● **Fragment tekstu**
Pisałam niedawno o Galerii Narodowej w Londynie, pora więc wspomnieć o naszej w Dublinie. Oczywiście nie jest ona tak okazała i nie ma aż tak spektakularnej kolekcji. Wśród prac, oprócz głównie irlandzkich i angielskich artystów, posiadamy jednego Degas, Caravaggia, Pisassa, Goyę, kilka Rembrandtów, Moneta ,Velasqueza i Woman Writing a Letter, with her Maid, autorstwa Vermeera (który obecnie znajduje się w Rijksmuseum w Amsterdamie). Galeria bardzo dużo zawdzięcza właścicielom Russborough House, o którym pisałam TU. Russborough należało najpierw do Earlów Miltown, którzy od pokoleń kolekcjonowali sztukę. Kiedy kolejny z earlów zmarł bezpotomnie, majątek miał przypaść pierwszemu w linii męskiemu krewnemu. Wdowa była tym tak niepocieszona, że prawie całą kolekcję obrazów (ponad 200), mebli i innnych okazów oddała w prezencie galerii. Jakiś czas potem kolejni właściciele Russborough, lady i lord Beit, podarowali galerii co prawda tylko 17 obrazów, ale za to niezwykle cennych (wśród nich był Vermeer). Na pewno podyktowane to było dobrocią serca, ale i koniecznością – obrazy zostały dwukrotnie skradzione z rezydencji ( i na szczęście odzyskane). Było więc bezpieczniej umieścić je w galerii.

Wstęp do galerii jest darmowy, a dwa razy dziennie można się załapać na również bezpłatne wycieczki z kustoszem, który/która oprowadza po wnętrzu i opowiada o najciekawszych obrazach. Jest tam też naprawdę warty odwiedzenia gift shop i całkiem przyjemna kawiarnia. Kiedy byłam tam ostatnio, natknęłam się na grupkę uczniów, którzy mieli tam zorganizowaną szkolną wycieczkę. Podsłuchałam, jak przed jednym z obrazów przedstawiającym dzieci w marnym odzieniu i bez butów, nauczycielka pytała: Jak myślicie, czemu te dzieci są bose? Padały odpowiedzi: bo jest lato, bo jest gorąco. Nikt nie powiedział: bo rodzice byli za biedni, żeby kupić buty. Wyjaśniła to dopiero nauczycielka. Tak dobrze ma teraz młode pokolenie, że nawet im do głowy nie przyjdzie, że można było nie mieć kasy na obuwie. A mój ojciec, urodzony w 1945 roku, też pierwsze buty dostał, jak szedł do komunii.

● **Polecenie**
Proszę przepisać z tekstu o galerii w Dublinie wszystko od słów „Wstęp do galerii” aż do „szedł do komunii.” i zamienić w nim „nauczycielka” na „wychowawczyni”.

● **Podane wiersze**
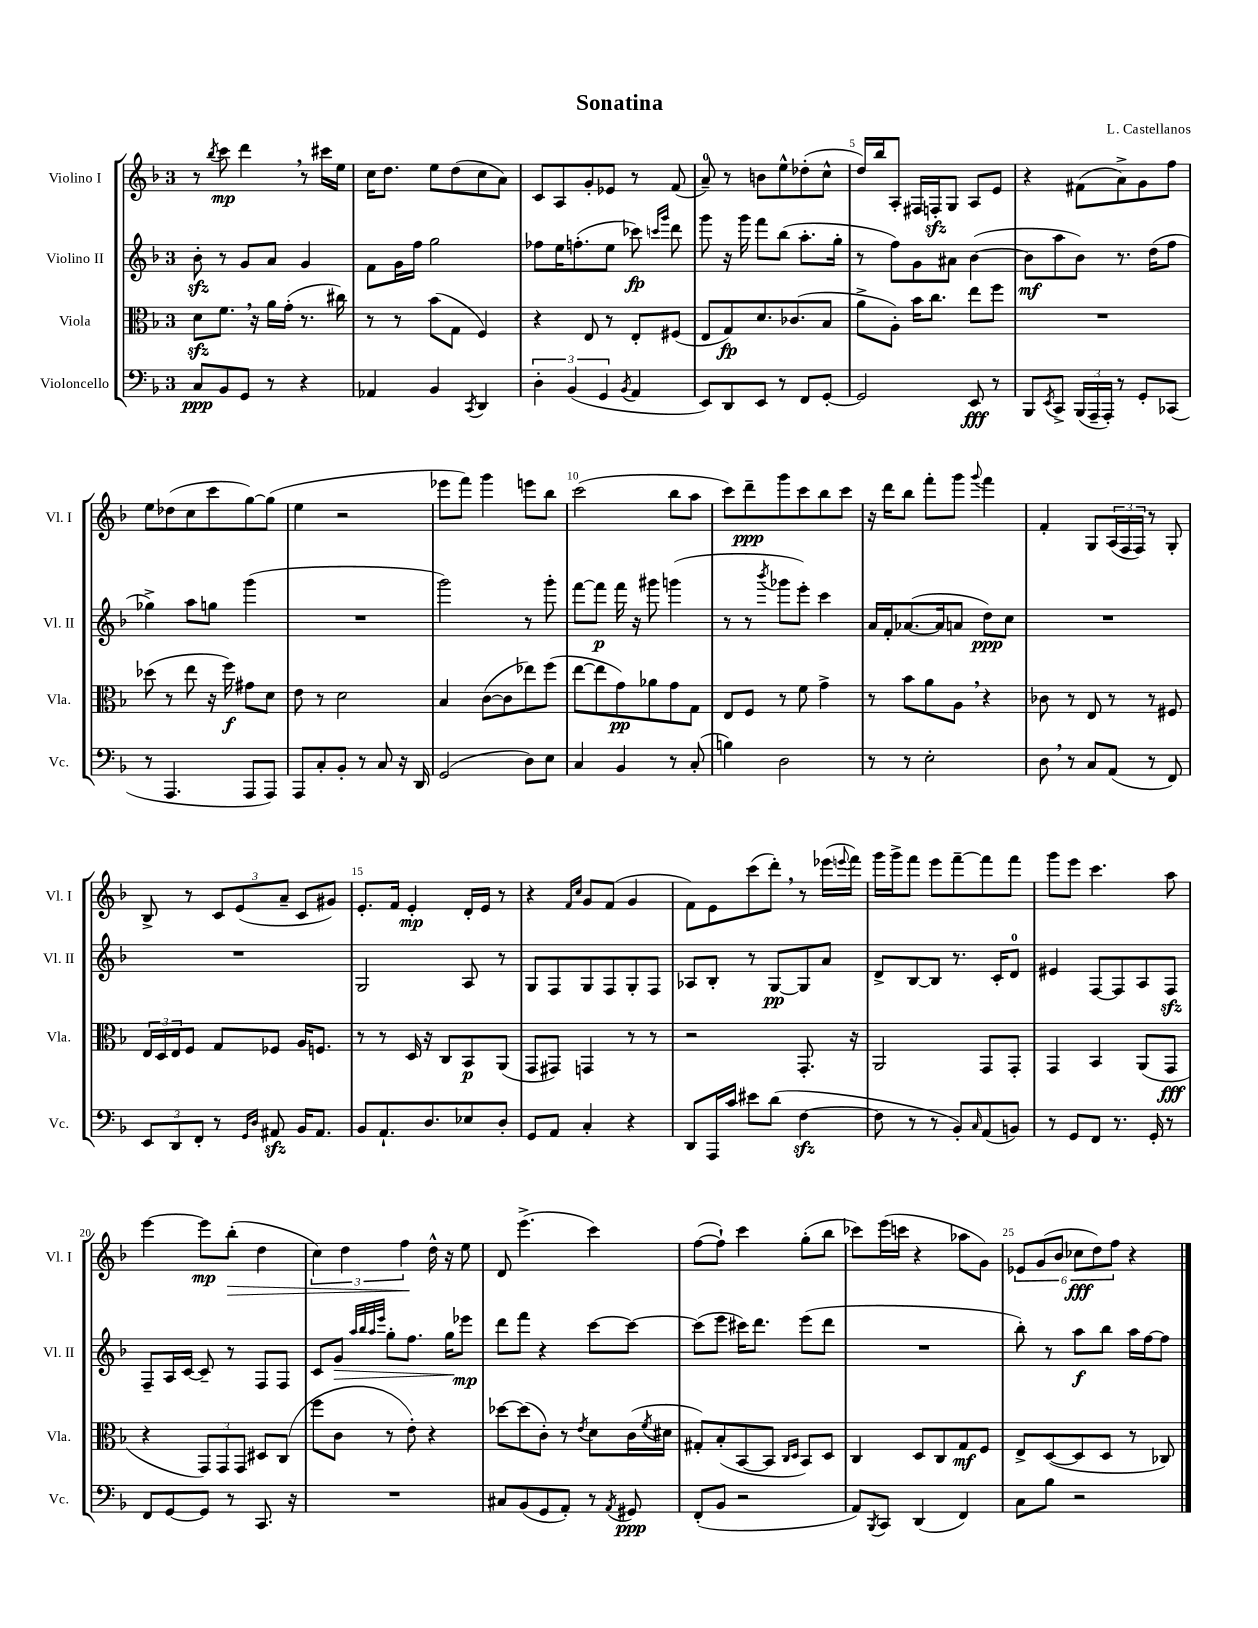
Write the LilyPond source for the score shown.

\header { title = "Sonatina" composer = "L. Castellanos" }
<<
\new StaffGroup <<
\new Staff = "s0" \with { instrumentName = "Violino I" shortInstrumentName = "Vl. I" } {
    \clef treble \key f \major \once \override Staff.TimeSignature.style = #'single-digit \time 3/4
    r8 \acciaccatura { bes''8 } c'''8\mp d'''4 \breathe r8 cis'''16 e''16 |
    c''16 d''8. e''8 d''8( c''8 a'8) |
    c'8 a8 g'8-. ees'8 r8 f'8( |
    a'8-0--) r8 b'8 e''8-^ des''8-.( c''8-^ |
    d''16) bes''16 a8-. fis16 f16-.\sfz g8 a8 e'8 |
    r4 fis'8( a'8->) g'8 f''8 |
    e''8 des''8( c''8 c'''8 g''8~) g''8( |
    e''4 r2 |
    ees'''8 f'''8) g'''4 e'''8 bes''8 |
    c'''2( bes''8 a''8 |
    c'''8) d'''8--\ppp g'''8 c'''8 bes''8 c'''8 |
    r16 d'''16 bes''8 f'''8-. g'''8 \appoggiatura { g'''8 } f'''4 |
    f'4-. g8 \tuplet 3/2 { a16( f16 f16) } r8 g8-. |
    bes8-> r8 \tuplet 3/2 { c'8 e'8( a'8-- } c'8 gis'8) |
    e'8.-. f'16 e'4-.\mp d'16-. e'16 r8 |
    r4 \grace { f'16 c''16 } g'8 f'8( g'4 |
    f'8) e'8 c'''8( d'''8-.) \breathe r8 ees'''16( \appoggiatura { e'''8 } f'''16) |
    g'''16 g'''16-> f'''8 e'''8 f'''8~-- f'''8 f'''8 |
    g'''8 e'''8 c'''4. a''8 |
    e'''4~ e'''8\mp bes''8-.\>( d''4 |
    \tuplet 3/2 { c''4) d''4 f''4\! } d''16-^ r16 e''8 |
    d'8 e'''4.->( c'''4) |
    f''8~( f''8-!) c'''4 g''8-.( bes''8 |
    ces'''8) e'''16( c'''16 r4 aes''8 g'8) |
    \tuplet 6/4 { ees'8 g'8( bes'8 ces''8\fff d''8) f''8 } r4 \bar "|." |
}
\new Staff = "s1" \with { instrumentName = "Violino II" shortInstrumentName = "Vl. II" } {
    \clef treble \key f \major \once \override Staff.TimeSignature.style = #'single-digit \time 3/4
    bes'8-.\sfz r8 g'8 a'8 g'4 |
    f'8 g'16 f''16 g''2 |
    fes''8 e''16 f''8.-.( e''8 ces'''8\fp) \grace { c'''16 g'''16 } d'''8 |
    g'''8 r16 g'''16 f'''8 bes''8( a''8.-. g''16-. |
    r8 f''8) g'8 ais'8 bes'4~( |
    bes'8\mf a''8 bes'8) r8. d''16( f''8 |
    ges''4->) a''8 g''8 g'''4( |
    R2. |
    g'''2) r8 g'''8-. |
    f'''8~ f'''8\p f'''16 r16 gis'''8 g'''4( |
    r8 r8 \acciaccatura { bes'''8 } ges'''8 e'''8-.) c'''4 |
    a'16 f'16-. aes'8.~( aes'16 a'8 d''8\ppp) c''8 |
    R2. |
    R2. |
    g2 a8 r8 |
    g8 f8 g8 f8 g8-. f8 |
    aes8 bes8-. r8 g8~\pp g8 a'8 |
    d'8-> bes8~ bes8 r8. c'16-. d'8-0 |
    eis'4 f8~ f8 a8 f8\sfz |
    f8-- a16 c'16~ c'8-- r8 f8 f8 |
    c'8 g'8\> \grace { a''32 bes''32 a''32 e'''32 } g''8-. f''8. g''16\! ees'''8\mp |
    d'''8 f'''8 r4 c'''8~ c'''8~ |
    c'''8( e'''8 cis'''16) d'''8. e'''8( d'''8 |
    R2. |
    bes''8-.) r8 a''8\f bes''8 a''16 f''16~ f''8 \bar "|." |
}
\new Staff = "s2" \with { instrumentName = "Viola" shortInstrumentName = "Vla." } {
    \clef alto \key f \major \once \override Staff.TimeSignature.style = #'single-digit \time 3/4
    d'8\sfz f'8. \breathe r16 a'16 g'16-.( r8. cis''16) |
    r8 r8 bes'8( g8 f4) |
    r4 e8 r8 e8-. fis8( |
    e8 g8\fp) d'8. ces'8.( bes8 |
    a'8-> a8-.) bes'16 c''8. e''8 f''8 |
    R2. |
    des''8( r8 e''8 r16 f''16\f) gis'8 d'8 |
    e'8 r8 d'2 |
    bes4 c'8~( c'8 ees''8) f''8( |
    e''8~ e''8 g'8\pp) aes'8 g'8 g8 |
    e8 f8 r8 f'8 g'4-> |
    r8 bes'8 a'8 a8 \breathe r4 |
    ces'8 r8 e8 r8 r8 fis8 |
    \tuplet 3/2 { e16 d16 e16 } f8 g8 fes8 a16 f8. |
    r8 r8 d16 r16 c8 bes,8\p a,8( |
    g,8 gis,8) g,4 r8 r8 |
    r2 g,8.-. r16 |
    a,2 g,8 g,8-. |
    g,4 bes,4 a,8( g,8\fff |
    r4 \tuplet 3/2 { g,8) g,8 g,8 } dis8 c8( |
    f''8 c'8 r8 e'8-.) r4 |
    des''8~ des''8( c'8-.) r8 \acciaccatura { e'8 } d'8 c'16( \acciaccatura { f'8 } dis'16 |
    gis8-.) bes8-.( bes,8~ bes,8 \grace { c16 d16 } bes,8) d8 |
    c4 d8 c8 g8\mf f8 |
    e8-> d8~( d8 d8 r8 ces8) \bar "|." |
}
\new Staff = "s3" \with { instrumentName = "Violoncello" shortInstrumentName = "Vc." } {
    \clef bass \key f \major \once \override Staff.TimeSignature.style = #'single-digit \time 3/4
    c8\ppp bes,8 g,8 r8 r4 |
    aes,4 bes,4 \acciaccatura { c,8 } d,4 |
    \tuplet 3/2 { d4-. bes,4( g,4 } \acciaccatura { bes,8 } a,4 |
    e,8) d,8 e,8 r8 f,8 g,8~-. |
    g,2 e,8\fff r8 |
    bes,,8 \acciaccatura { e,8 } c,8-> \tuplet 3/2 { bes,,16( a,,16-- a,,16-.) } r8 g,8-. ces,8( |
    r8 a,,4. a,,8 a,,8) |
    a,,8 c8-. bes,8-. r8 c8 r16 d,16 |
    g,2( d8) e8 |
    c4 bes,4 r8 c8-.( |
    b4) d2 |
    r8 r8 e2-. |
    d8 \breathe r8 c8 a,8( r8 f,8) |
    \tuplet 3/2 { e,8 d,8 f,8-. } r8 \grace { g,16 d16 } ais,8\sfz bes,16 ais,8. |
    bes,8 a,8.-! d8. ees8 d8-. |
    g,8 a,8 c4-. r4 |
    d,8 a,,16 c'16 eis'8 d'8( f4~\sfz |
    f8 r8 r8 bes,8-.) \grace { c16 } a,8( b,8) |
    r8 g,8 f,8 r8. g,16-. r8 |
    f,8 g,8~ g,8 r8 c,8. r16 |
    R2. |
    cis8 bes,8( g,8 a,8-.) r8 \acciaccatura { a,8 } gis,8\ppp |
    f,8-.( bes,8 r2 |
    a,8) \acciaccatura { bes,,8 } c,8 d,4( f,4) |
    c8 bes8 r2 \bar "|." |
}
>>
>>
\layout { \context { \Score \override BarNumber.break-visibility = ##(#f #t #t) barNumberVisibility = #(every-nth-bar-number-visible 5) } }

● **Wynik zadania**
Wstęp do galerii jest darmowy, a dwa razy dziennie można się załapać na również bezpłatne wycieczki z kustoszem, który/która oprowadza po wnętrzu i opowiada o najciekawszych obrazach. Jest tam też naprawdę warty odwiedzenia gift shop i całkiem przyjemna kawiarnia. Kiedy byłam tam ostatnio, natknęłam się na grupkę uczniów, którzy mieli tam zorganizowaną szkolną wycieczkę. Podsłuchałam, jak przed jednym z obrazów przedstawiającym dzieci w marnym odzieniu i bez butów, wychowawczyni pytała: Jak myślicie, czemu te dzieci są bose? Padały odpowiedzi: bo jest lato, bo jest gorąco. Nikt nie powiedział: bo rodzice byli za biedni, żeby kupić buty. Wyjaśniła to dopiero wychowawczyni. Tak dobrze ma teraz młode pokolenie, że nawet im do głowy nie przyjdzie, że można było nie mieć kasy na obuwie. A mój ojciec, urodzony w 1945 roku, też pierwsze buty dostał, jak szedł do komunii.